Rich, Justin, Rune: Seconded. The need for a discussion here is deeply worrying. It's not smaller code if it's insecure code. And given two very viable techniques, it seems moot.

Personally, I'd be in favour of the SOCK_DGRAM approach, as it eliminates the need for setuid. How difficult would it be for someone to maintain this patch in a forked BusyBox, or as a compile option (turned on by default)? (I'd be happy to help with this). Is this something Alpine Linux might consider?

On 1 April 2015 at 08:41, <u-wsnj@aetey.se> wrote:
On Tue, Mar 31, 2015 at 07:48:10PM -0400, Rich Felker wrote:
> > > 2. Reconsider the rejection of the patch to add SOCK_DGRAM support for
> > >    ping, which allows it to run without root.
> >
> > This seems to lead to a significantly larger code.
>
> I don't recall the exact amount, but given that busybox's suid
> framework is not taking any precautions to mitigate the risks of suid
> (not to mention that eliminating all suids is a goal of some
> security-conscious systems integrators)
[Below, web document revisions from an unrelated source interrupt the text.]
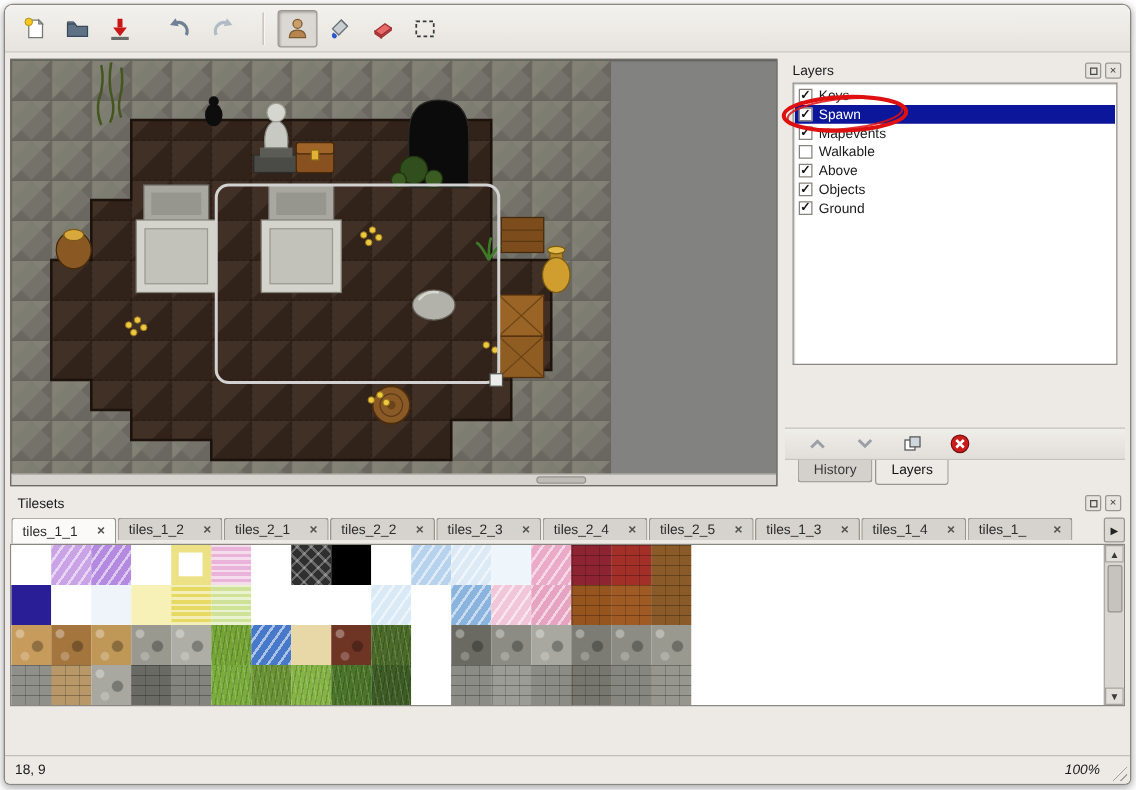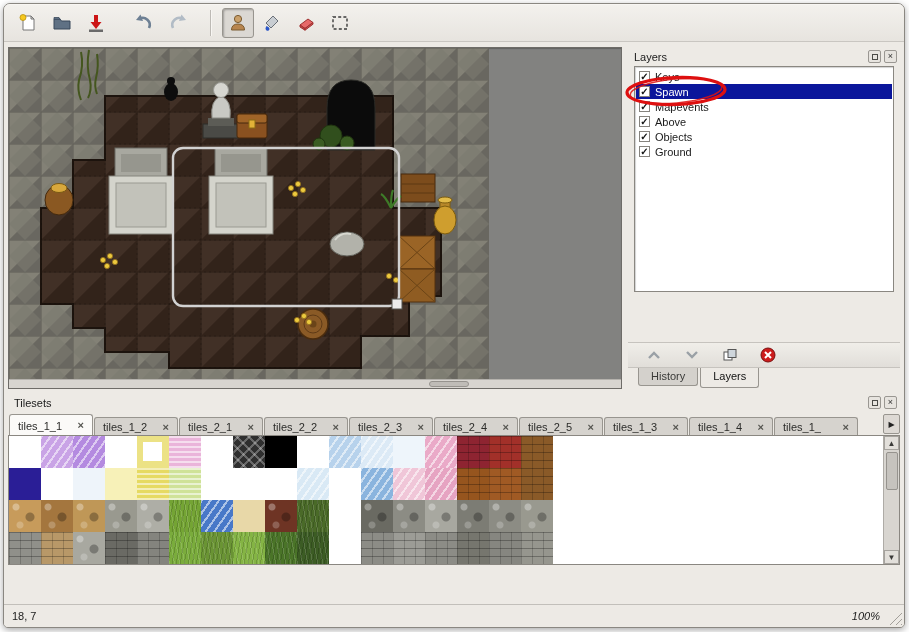--- a/index.html
+++ b/index.html
@@ -350,20 +350,24 @@
             <span class="cb">✓</span>
             <span class="layer-label">Spawn</span>
           </div>
           <div class="annotation" style="top: 7px;"><svg width="106" height="34" viewBox="0 0 106 34">
               <ellipse cx="53" cy="17" rx="49" ry="13.5" fill="none" stroke="#de1010" stroke-width="3.2" transform="rotate(-2 53 17)"></ellipse>
               <ellipse cx="53" cy="17" rx="46" ry="12" fill="none" stroke="#de1010" stroke-width="1.6" opacity="0.85" transform="rotate(-5 53 17)"></ellipse>
             </svg></div>
           <div class="layer-row">
             <span class="cb">✓</span>
             <span class="layer-label">Mapevents</span>
+          </div>
+          <div class="layer-row">
+            <span class="cb"></span>
+            <span class="layer-label">Walkable</span>
           </div>
           <div class="layer-row">
             <span class="cb">✓</span>
             <span class="layer-label">Above</span>
           </div>
           <div class="layer-row">
             <span class="cb">✓</span>
             <span class="layer-label">Objects</span>
           </div>
           <div class="layer-row">
@@ -414,21 +418,21 @@
     <div class="panel-header">
       <span class="panel-title">Tilesets</span>
       <span class="panel-controls">
         <span class="pc-btn">
             <span class="restore-glyph"></span>
           </span>
         <span class="pc-btn">×</span>
       </span>
     </div>
     <div class="ts-tabbar">
-      <div class="ts-tabs" style="display:flex;align-items:flex-end;">
+      <div class="ts-tabs" style="display:flex;">
           <div class="ts-tab active">
             <span class="ts-label">tiles_1_1</span>
             <span class="ts-close">×</span>
           </div>
           <div class="ts-tab">
             <span class="ts-label">tiles_1_2</span>
             <span class="ts-close">×</span>
           </div>
           <div class="ts-tab">
             <span class="ts-label">tiles_2_1</span>
@@ -538,17 +542,17 @@
         </div>
       <div class="ts-vscroll">
         <button class="vs-btn">▲</button>
         <div class="vs-thumb"></div>
         <button class="vs-btn bottom">▼</button>
       </div>
     </div>
   </div>
 
   <div class="statusbar">
-    <span class="status-coords">18, 7</span>
+    <span class="status-coords">18, 9</span>
     <span class="status-zoom">100%</span>
     <span class="resize-grip"></span>
   </div>
 </div>
 
 </body></html>

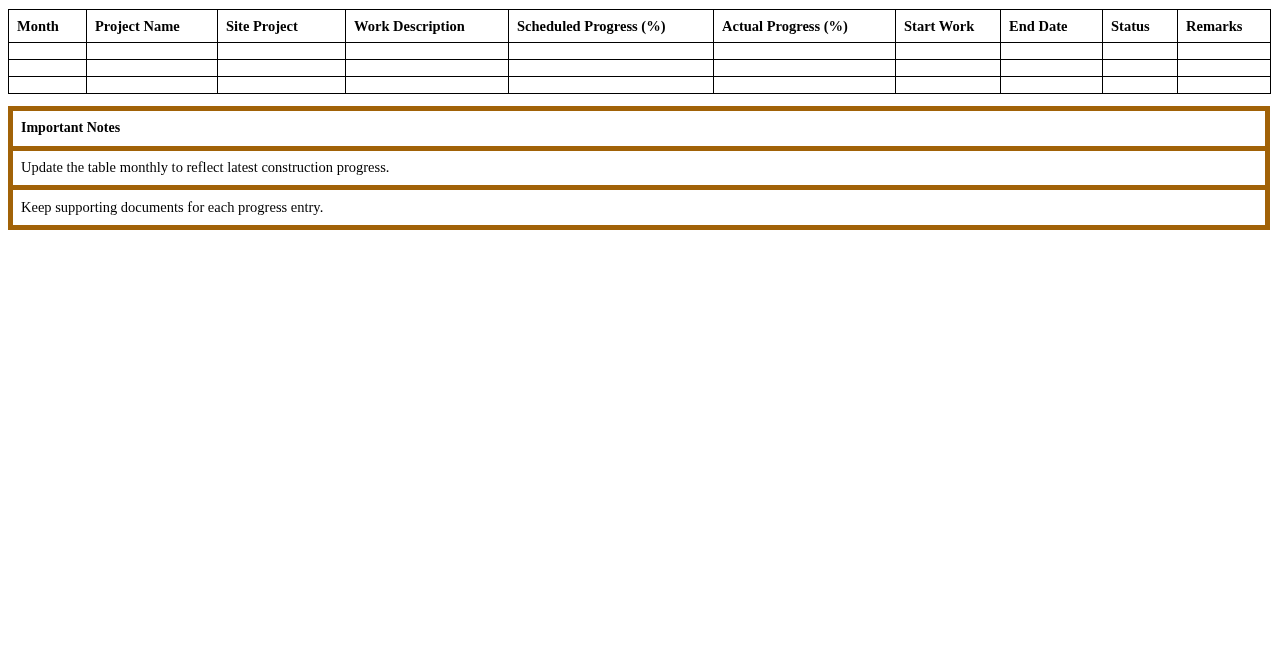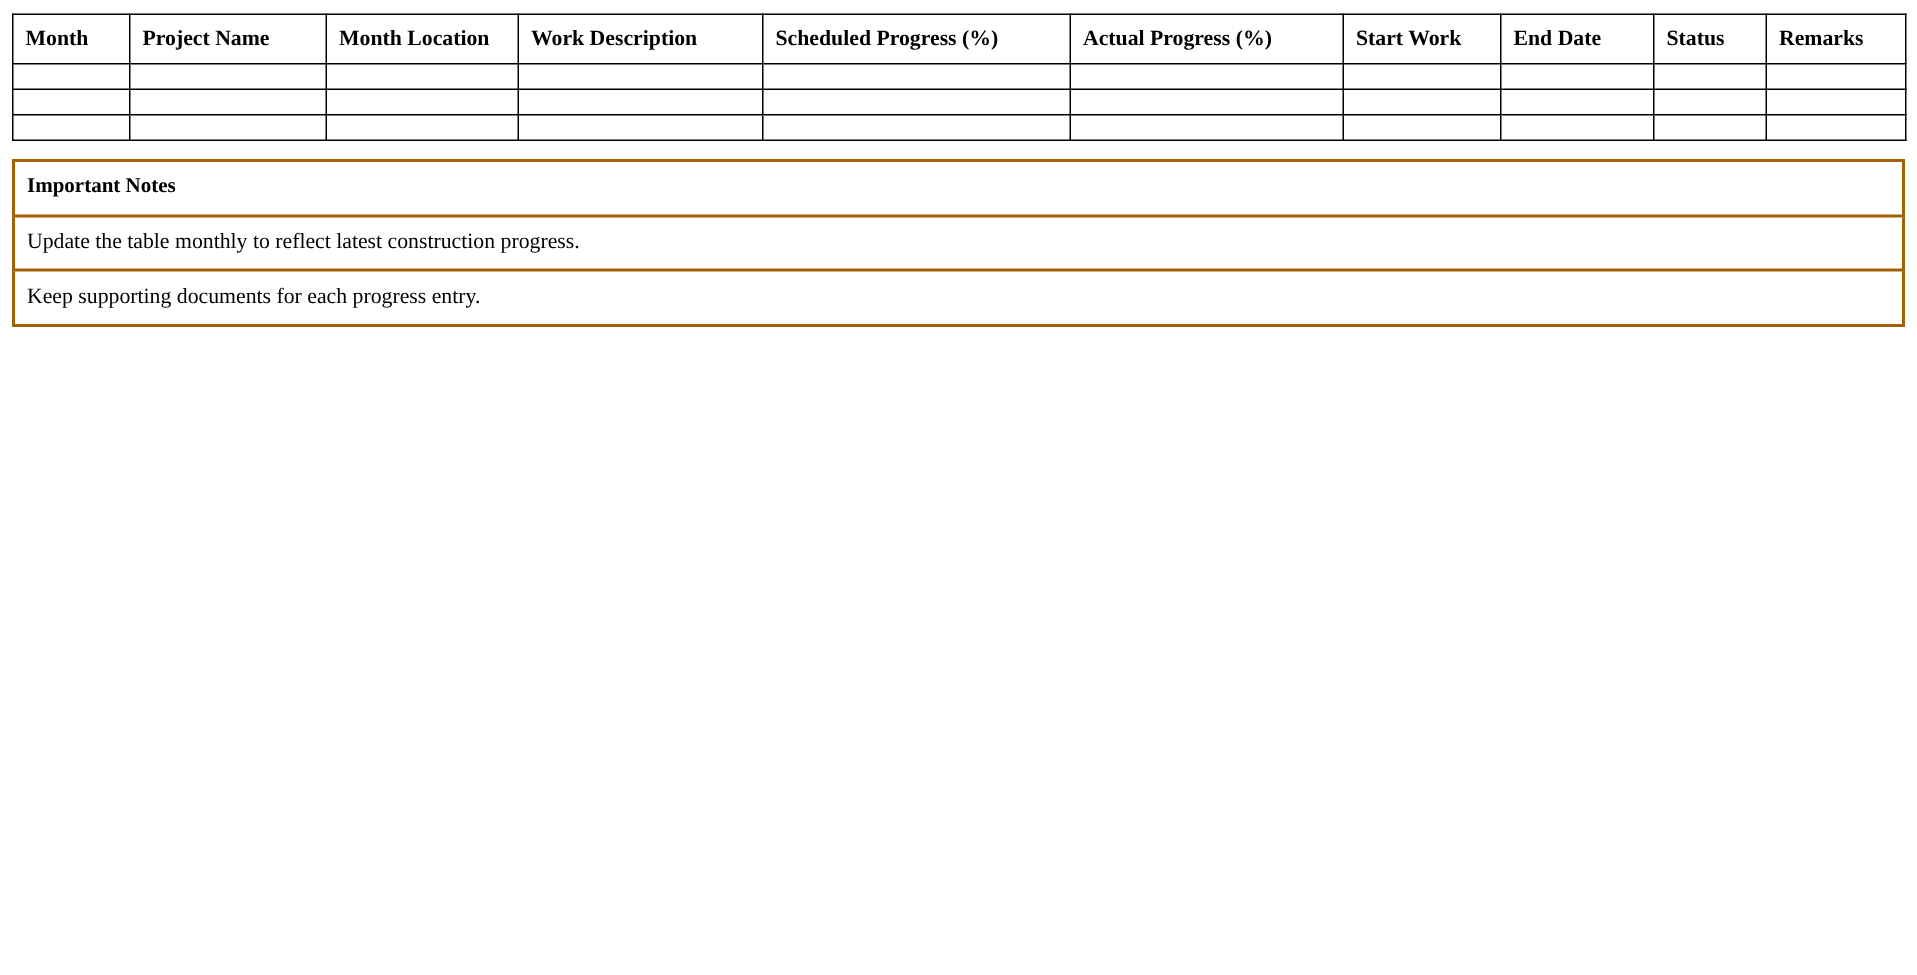--- a/index.html
+++ b/index.html
@@ -47,21 +47,21 @@
   }
   .notes-wrap {
     margin-top: 12px;
   }
   table.notes-table {
     border-collapse: collapse;
     table-layout: fixed;
     width: 1262px;
   }
   table.notes-table td {
-    border: 2px solid #a16207;
+    border: 5px solid #a16207;
     padding: 0 8px;
     height: 34.5px;
     font-size: 14.5px;
     vertical-align: middle;
   }
   table.notes-table td.notes-header {
     font-weight: bold;
     font-size: 14px;
   }
 </style>
@@ -80,21 +80,21 @@
       <col style="width:182px">
       <col style="width:105px">
       <col style="width:102px">
       <col style="width:75px">
       <col style="width:93px">
     </colgroup>
     <thead>
       <tr>
         <th>Month</th>
         <th>Project Name</th>
-        <th>Month Location</th>
+        <th>Site Project</th>
         <th>Work Description</th>
         <th>Scheduled Progress (%)</th>
         <th>Actual Progress (%)</th>
         <th>Start Work</th>
         <th>End Date</th>
         <th>Status</th>
         <th>Remarks</th>
       </tr>
     </thead>
     <tbody>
Yes it is here (the goal).

Suid is a very old and nowadays quite redundant tool, mostly holding
ground due to its "simplicity" (say, compared to talking to a daemon)
and to the tradition. Seen from a different perspective, it is from the
pre-network epoch ("the computer is the universe") and enforces among
others hardcoded paths - which is a PITA for reusable and globally
placed software.

> I think it would be worth it
> even if it doubled the size of the ping utility (which it does not).